Parryville Council granted the extension to Mark Stemler, owner of Riverwalck, after his attorney, Carole Walbert, said that more time was needed for the engineer to prepare the appeal application based on the findings of Parryville's Zoning Officer Dick Fedor.
Walbert noted that the engineer will need 30 to 60 days to prepare the permit application and that she has to wait for Fedor's actions before she can move for an amendment of the pending zoning application to include items that will be submitted for appeal.
Parryville Borough solicitor Michael S. Greek noted that Walbert agreed to waive the statutory time period for scheduling a public hearing for 90 days. The hearing will be held sometime in April.
The extension will resolve the restaurant's legal issues regarding zoning violations.
Until the hearing is held, Stemler is allowed to protect his property, should a roof blow off, but is not allowed to do any other construction.
An appeal was filed by Stemler for zoning issues, including the two outdoor buildings and the parking issues, plus the rustic entrance way made from tree trunks that Stemler added that restrict the parking lot opening.
If Riverwalk owner Stemler is turned down by the zoning hearing board and if the county court rejects the variance, Stemler will be required to tear down the building and if the construction does not meet the Uniform Construction Code, he may have to tear it down anyway, noted Greek.
Attorney Greg Mousseau is Parryville's solicitor for the zoning hearing board. He replaces attorney Steven Serfass, who won the election to become a county judge.
A date has not been set for zoning hearing board to hear the variance request.

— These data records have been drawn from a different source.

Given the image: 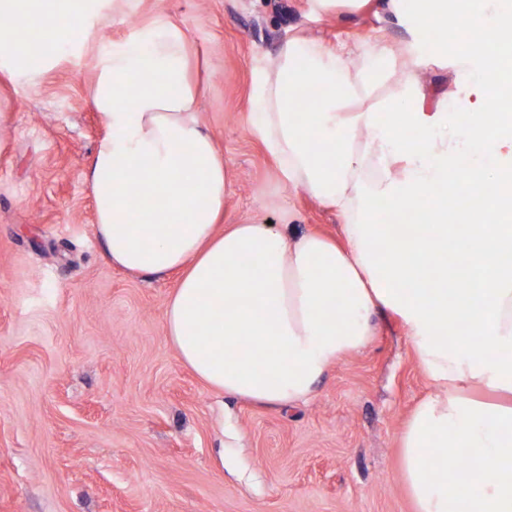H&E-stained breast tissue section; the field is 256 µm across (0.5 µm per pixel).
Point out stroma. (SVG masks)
<instances>
[{"label":"stroma","mask_w":512,"mask_h":512,"mask_svg":"<svg viewBox=\"0 0 512 512\" xmlns=\"http://www.w3.org/2000/svg\"><path fill=\"white\" fill-rule=\"evenodd\" d=\"M400 0H140L103 40L164 13L182 23L205 88L200 119L228 164L224 221L340 239L342 217L285 181L252 132L254 71L282 43L381 42L401 49L364 100L380 109L414 78L428 112L459 73L443 33ZM422 49L406 67L404 56ZM91 70L70 61L20 92L0 83V512H415L400 435L431 389L392 312L308 401L268 408L211 393L164 329L177 273L126 272L105 256L88 165L108 130Z\"/></svg>","instance_id":"stroma-1"}]
</instances>
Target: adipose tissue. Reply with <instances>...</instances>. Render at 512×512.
Here are the masks:
<instances>
[{
    "label": "adipose tissue",
    "instance_id": "1",
    "mask_svg": "<svg viewBox=\"0 0 512 512\" xmlns=\"http://www.w3.org/2000/svg\"><path fill=\"white\" fill-rule=\"evenodd\" d=\"M420 2L423 28L465 32L455 56L480 81L464 121L423 112L410 87L386 113L356 108L387 76L392 52L377 45L354 74L345 48L292 38L255 76L254 133L285 180L345 217L341 247L268 224L222 225L227 166L198 117L185 28L157 14L121 40L99 38L138 0H0V79L24 89L60 62L89 60L90 100L109 130L86 173L96 234L128 272L181 271L166 334L213 393L273 408L307 400L371 341L374 313L391 311L434 386L400 437L416 512H512V225L479 221L512 212V115L491 109L512 85L502 50L512 12L496 0ZM306 90L319 91L320 107L302 121L294 106ZM367 159L379 170L371 180ZM380 201L394 223H370ZM430 206L435 235L397 224ZM438 448L465 452L472 474L433 478Z\"/></svg>",
    "mask_w": 512,
    "mask_h": 512
}]
</instances>
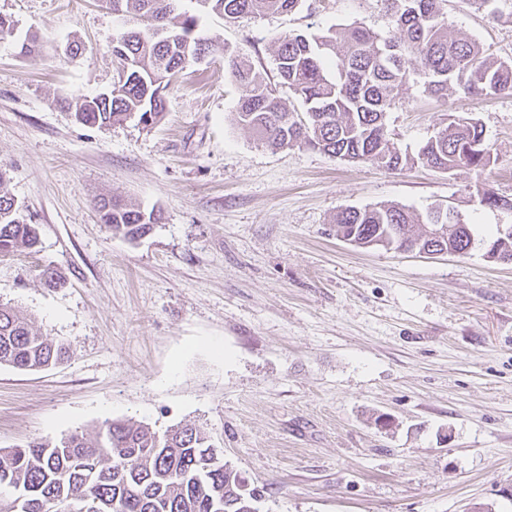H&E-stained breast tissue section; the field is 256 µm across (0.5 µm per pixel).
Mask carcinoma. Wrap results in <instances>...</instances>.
Segmentation results:
<instances>
[{"instance_id":"carcinoma-1","label":"carcinoma","mask_w":512,"mask_h":512,"mask_svg":"<svg viewBox=\"0 0 512 512\" xmlns=\"http://www.w3.org/2000/svg\"><path fill=\"white\" fill-rule=\"evenodd\" d=\"M204 11L227 20L266 13H291L301 0H195ZM444 0H384L394 36L380 39L361 24L322 35L286 33L276 38L281 83L302 100L305 116L291 112L277 90L241 54L196 33L198 18L181 0H108L112 11L133 27L119 32L113 46L118 72L112 90L68 103L84 125L110 127L131 117L145 126L165 112L171 81L208 57H224V73L242 89L235 121L260 141L284 148L296 144L333 157L381 164L391 170L420 164L449 173L467 168L479 177L491 172V150L483 126L454 119L437 130L414 156L391 145L386 114L396 104L406 73L420 67L425 92L440 99L448 91L491 97L512 94V59H496L476 40L453 36ZM0 170V255L33 249L37 225L22 214L4 189ZM484 206L512 211V198L483 193ZM100 222L114 234L138 240L161 216L116 198L96 203ZM435 206L424 213L398 205L345 208L336 231L359 247L372 243L398 251L419 247L458 255L474 243L470 225L456 222L454 233L429 237L448 223ZM487 254L512 263V230L486 241ZM64 343L43 335L10 306L0 305V365L39 370L64 360ZM206 437L191 424L163 433L127 421H104L88 438L71 434L58 441H31L0 448V512H238L235 484Z\"/></svg>"}]
</instances>
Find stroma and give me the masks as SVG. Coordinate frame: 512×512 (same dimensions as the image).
Listing matches in <instances>:
<instances>
[{"instance_id": "stroma-1", "label": "stroma", "mask_w": 512, "mask_h": 512, "mask_svg": "<svg viewBox=\"0 0 512 512\" xmlns=\"http://www.w3.org/2000/svg\"><path fill=\"white\" fill-rule=\"evenodd\" d=\"M182 7L299 113L277 37L356 23L392 34L382 0H303L234 22ZM444 10L453 34L512 58V18L469 0ZM1 14L16 30L0 39V169L39 244L0 256V304L69 357L0 366V448L91 436L107 419L188 423L260 490L259 512H512V264L484 244L512 212L477 193L512 198V96L437 99L414 72L386 116L409 155L450 116L479 120L493 156L482 183L464 168L267 146L235 122L242 90L219 57L171 82L154 128L101 129L58 101L111 89L122 17L105 0H0ZM29 34L40 50L19 56ZM102 196L161 220L129 241L101 224ZM386 204L453 207L472 249L426 257L337 235L336 212ZM46 267L57 287L41 282Z\"/></svg>"}]
</instances>
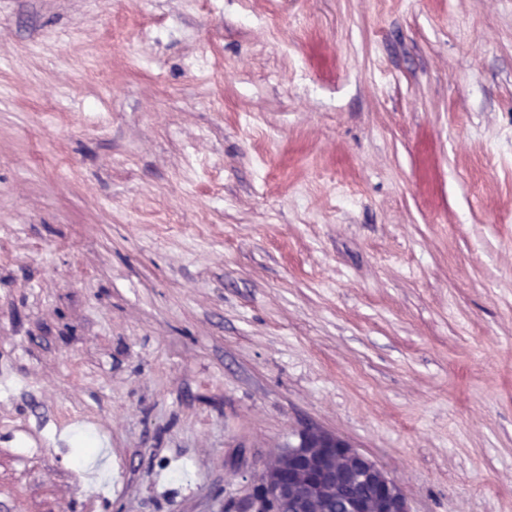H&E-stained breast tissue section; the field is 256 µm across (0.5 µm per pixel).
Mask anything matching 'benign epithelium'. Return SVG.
Here are the masks:
<instances>
[{
    "label": "benign epithelium",
    "instance_id": "1",
    "mask_svg": "<svg viewBox=\"0 0 512 512\" xmlns=\"http://www.w3.org/2000/svg\"><path fill=\"white\" fill-rule=\"evenodd\" d=\"M410 512L400 485L346 439L306 427L274 454L250 496L226 512Z\"/></svg>",
    "mask_w": 512,
    "mask_h": 512
}]
</instances>
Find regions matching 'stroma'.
<instances>
[{"mask_svg":"<svg viewBox=\"0 0 512 512\" xmlns=\"http://www.w3.org/2000/svg\"><path fill=\"white\" fill-rule=\"evenodd\" d=\"M308 426L512 512V0H0V512H224Z\"/></svg>","mask_w":512,"mask_h":512,"instance_id":"stroma-1","label":"stroma"}]
</instances>
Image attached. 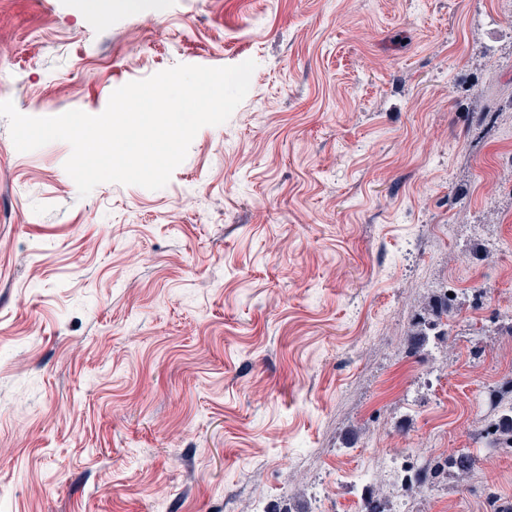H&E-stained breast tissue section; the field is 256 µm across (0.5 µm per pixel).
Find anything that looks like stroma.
<instances>
[{
    "label": "stroma",
    "instance_id": "35a3bbf8",
    "mask_svg": "<svg viewBox=\"0 0 512 512\" xmlns=\"http://www.w3.org/2000/svg\"><path fill=\"white\" fill-rule=\"evenodd\" d=\"M249 59L159 190L79 197L70 145L0 117V512H359L332 475L419 443L476 462L408 512L512 502L480 436L512 378V0H0L27 116ZM448 309V296L439 294L431 305V312L434 319L425 320L422 318V320L416 322L414 326L415 330L411 336H413L417 345H422L426 337L429 336V332L436 328V324L433 323L434 321H439L443 316L448 318Z\"/></svg>",
    "mask_w": 512,
    "mask_h": 512
}]
</instances>
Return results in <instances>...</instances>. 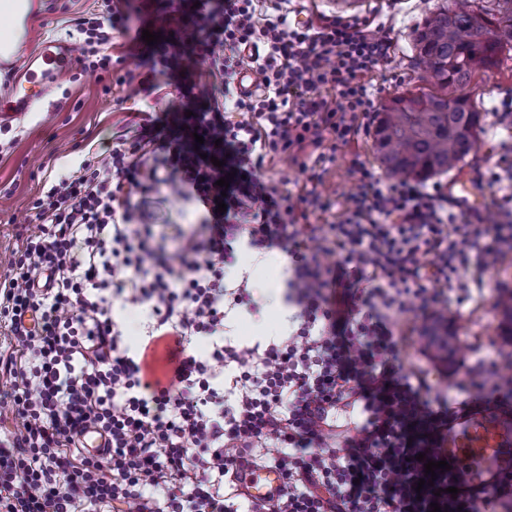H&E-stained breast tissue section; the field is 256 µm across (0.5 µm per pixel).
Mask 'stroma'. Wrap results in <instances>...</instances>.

During the Parryville meeting held earlier this week, council accepted the resignation of zoning hearing board member Christine Applegate and appointed Greg Hopstock to fill the open seat.
Riverwalck representative Carl Eckhart also attended the meeting to inform council that Riverwalck employees were instructed to not park in the playground parking lot. Eckhart said that many of the employees were young and that they didn't understand that they were parking in a restricted lot.
Council also discussed garbage payments. Michael Grant, council president, noted that overdue garbage bills are down to $6,746, which is an all-time low. Council had discussed holding constable sales for unpaid bills.
Council also discussed the breaking up of Main Road due to the heavy truck traffic that is using the roadway to build the Pennsylvania Turnpike bridge over the Pohopoco Creek and Lehigh River.
Council discussed the possibility of having the turnpike pay some of the resurfacing costs.